[Opening Recorded data section]
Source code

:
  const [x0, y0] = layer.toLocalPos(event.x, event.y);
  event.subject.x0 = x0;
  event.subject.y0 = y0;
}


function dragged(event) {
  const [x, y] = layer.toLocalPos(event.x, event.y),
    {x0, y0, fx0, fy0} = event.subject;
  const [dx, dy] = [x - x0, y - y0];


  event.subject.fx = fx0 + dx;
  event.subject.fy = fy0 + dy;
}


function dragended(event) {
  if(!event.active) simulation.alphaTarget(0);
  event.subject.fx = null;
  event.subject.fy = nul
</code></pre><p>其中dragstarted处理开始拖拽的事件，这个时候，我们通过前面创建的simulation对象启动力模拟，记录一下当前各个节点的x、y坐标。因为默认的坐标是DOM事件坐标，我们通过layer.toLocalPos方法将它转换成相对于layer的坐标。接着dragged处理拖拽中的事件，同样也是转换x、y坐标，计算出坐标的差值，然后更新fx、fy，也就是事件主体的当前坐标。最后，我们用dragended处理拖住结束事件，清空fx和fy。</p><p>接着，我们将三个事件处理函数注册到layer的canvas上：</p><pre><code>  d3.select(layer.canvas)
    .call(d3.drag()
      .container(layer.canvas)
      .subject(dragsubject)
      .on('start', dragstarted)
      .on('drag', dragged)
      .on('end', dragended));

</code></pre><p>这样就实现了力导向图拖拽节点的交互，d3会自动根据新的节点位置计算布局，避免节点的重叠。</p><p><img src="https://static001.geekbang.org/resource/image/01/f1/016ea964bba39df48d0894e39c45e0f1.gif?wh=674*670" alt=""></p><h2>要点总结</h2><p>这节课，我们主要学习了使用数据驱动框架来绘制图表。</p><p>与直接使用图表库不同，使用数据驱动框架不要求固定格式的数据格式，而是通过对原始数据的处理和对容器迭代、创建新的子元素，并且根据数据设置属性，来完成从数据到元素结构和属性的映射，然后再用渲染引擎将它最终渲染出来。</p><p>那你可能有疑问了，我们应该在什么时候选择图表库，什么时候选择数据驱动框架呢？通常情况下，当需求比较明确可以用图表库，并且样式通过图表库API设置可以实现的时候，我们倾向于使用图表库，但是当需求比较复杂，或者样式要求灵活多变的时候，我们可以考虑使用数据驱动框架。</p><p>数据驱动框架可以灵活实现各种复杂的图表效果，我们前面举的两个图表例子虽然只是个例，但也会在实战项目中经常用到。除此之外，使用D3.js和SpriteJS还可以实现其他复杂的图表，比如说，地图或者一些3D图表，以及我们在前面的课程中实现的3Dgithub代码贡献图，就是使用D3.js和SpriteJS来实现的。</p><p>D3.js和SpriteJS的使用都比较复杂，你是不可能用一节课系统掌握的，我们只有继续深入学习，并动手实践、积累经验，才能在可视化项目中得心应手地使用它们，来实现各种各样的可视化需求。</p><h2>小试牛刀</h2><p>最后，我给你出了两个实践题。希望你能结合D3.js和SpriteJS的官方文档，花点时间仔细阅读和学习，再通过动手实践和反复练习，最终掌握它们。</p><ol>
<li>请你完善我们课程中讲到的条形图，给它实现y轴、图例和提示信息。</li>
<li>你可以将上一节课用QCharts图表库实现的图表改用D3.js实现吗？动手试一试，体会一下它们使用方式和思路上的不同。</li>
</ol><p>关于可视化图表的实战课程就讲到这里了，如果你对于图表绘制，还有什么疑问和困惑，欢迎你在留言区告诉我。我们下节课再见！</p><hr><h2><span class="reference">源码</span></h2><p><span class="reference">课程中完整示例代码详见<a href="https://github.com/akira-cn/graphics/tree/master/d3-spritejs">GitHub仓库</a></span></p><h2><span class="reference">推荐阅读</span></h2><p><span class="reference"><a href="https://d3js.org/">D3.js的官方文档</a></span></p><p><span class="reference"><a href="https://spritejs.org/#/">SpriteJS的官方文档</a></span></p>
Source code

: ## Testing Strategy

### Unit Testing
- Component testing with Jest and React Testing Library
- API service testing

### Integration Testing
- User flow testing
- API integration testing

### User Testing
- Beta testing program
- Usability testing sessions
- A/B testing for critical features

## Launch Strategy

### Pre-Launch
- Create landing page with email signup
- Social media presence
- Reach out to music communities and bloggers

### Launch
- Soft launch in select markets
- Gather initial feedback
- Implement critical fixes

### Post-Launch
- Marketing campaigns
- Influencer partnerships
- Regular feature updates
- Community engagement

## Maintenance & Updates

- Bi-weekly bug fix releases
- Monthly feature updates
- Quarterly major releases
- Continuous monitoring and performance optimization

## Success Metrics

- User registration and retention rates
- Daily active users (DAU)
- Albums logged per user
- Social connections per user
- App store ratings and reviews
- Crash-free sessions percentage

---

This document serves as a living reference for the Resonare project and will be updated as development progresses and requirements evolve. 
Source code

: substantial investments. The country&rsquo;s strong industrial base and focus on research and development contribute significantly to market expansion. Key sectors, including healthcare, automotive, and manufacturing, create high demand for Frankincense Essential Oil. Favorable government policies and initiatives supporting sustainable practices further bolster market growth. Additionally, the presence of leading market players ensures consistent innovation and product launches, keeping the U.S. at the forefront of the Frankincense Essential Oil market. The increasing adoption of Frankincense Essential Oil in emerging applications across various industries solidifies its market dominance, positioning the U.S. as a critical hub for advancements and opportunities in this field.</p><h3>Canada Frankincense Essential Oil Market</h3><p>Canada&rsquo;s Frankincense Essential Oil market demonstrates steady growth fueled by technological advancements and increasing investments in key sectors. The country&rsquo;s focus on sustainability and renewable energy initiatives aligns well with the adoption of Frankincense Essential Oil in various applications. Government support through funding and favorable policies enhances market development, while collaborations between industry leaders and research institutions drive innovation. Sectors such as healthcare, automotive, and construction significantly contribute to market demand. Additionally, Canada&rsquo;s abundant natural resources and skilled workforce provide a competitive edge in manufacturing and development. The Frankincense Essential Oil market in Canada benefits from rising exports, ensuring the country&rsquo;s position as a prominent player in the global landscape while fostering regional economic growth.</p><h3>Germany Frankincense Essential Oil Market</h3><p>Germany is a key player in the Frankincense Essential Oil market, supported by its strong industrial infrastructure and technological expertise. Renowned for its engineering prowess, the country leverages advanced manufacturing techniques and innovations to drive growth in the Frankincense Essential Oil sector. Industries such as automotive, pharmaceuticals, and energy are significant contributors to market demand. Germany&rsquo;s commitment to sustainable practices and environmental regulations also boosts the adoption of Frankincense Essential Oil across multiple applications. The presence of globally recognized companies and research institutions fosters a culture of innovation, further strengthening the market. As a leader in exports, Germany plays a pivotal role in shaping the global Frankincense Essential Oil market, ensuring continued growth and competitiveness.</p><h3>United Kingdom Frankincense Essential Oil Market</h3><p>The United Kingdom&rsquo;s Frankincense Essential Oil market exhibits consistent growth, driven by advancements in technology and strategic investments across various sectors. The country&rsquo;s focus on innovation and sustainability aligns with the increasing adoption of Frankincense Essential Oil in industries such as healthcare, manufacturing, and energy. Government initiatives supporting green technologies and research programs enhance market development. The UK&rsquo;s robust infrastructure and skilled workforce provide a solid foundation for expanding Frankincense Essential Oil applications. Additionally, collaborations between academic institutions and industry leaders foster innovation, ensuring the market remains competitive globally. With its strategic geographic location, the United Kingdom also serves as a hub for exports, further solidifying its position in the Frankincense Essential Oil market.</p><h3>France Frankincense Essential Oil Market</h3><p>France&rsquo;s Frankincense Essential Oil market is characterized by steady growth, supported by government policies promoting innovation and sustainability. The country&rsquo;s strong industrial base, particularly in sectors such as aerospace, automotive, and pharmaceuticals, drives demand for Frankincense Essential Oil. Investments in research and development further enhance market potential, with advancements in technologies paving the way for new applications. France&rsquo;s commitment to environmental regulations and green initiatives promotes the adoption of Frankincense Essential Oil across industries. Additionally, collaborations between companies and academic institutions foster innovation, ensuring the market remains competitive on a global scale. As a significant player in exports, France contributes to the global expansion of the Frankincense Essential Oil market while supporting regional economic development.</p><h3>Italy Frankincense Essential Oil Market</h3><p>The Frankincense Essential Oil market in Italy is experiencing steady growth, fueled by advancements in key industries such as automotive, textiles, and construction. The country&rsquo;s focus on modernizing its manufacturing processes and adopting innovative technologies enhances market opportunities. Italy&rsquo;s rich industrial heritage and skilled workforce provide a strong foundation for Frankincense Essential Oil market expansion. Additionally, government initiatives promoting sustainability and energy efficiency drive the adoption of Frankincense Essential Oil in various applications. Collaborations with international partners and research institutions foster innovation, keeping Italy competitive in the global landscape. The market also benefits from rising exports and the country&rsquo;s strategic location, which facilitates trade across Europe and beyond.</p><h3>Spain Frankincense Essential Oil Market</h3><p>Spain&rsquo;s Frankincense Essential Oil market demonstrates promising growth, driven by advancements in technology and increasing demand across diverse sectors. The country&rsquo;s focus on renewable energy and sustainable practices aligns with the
[Closing Recorded data section]
▶ [Task brief]:
Write down exactly the span of lines above from the one containing "event.subject.fy = fy0 + dy;" to the one containing "<li>你可以将上一节课用Q", both ends included.

▶ [Answer below]:
  event.subject.fy = fy0 + dy;
}


function dragended(event) {
  if(!event.active) simulation.alphaTarget(0);
  event.subject.fx = null;
  event.subject.fy = nul
</code></pre><p>其中dragstarted处理开始拖拽的事件，这个时候，我们通过前面创建的simulation对象启动力模拟，记录一下当前各个节点的x、y坐标。因为默认的坐标是DOM事件坐标，我们通过layer.toLocalPos方法将它转换成相对于layer的坐标。接着dragged处理拖拽中的事件，同样也是转换x、y坐标，计算出坐标的差值，然后更新fx、fy，也就是事件主体的当前坐标。最后，我们用dragended处理拖住结束事件，清空fx和fy。</p><p>接着，我们将三个事件处理函数注册到layer的canvas上：</p><pre><code>  d3.select(layer.canvas)
    .call(d3.drag()
      .container(layer.canvas)
      .subject(dragsubject)
      .on('start', dragstarted)
      .on('drag', dragged)
      .on('end', dragended));

</code></pre><p>这样就实现了力导向图拖拽节点的交互，d3会自动根据新的节点位置计算布局，避免节点的重叠。</p><p><img src="https://static001.geekbang.org/resource/image/01/f1/016ea964bba39df48d0894e39c45e0f1.gif?wh=674*670" alt=""></p><h2>要点总结</h2><p>这节课，我们主要学习了使用数据驱动框架来绘制图表。</p><p>与直接使用图表库不同，使用数据驱动框架不要求固定格式的数据格式，而是通过对原始数据的处理和对容器迭代、创建新的子元素，并且根据数据设置属性，来完成从数据到元素结构和属性的映射，然后再用渲染引擎将它最终渲染出来。</p><p>那你可能有疑问了，我们应该在什么时候选择图表库，什么时候选择数据驱动框架呢？通常情况下，当需求比较明确可以用图表库，并且样式通过图表库API设置可以实现的时候，我们倾向于使用图表库，但是当需求比较复杂，或者样式要求灵活多变的时候，我们可以考虑使用数据驱动框架。</p><p>数据驱动框架可以灵活实现各种复杂的图表效果，我们前面举的两个图表例子虽然只是个例，但也会在实战项目中经常用到。除此之外，使用D3.js和SpriteJS还可以实现其他复杂的图表，比如说，地图或者一些3D图表，以及我们在前面的课程中实现的3Dgithub代码贡献图，就是使用D3.js和SpriteJS来实现的。</p><p>D3.js和SpriteJS的使用都比较复杂，你是不可能用一节课系统掌握的，我们只有继续深入学习，并动手实践、积累经验，才能在可视化项目中得心应手地使用它们，来实现各种各样的可视化需求。</p><h2>小试牛刀</h2><p>最后，我给你出了两个实践题。希望你能结合D3.js和SpriteJS的官方文档，花点时间仔细阅读和学习，再通过动手实践和反复练习，最终掌握它们。</p><ol>
<li>请你完善我们课程中讲到的条形图，给它实现y轴、图例和提示信息。</li>
<li>你可以将上一节课用QCharts图表库实现的图表改用D3.js实现吗？动手试一试，体会一下它们使用方式和思路上的不同。</li>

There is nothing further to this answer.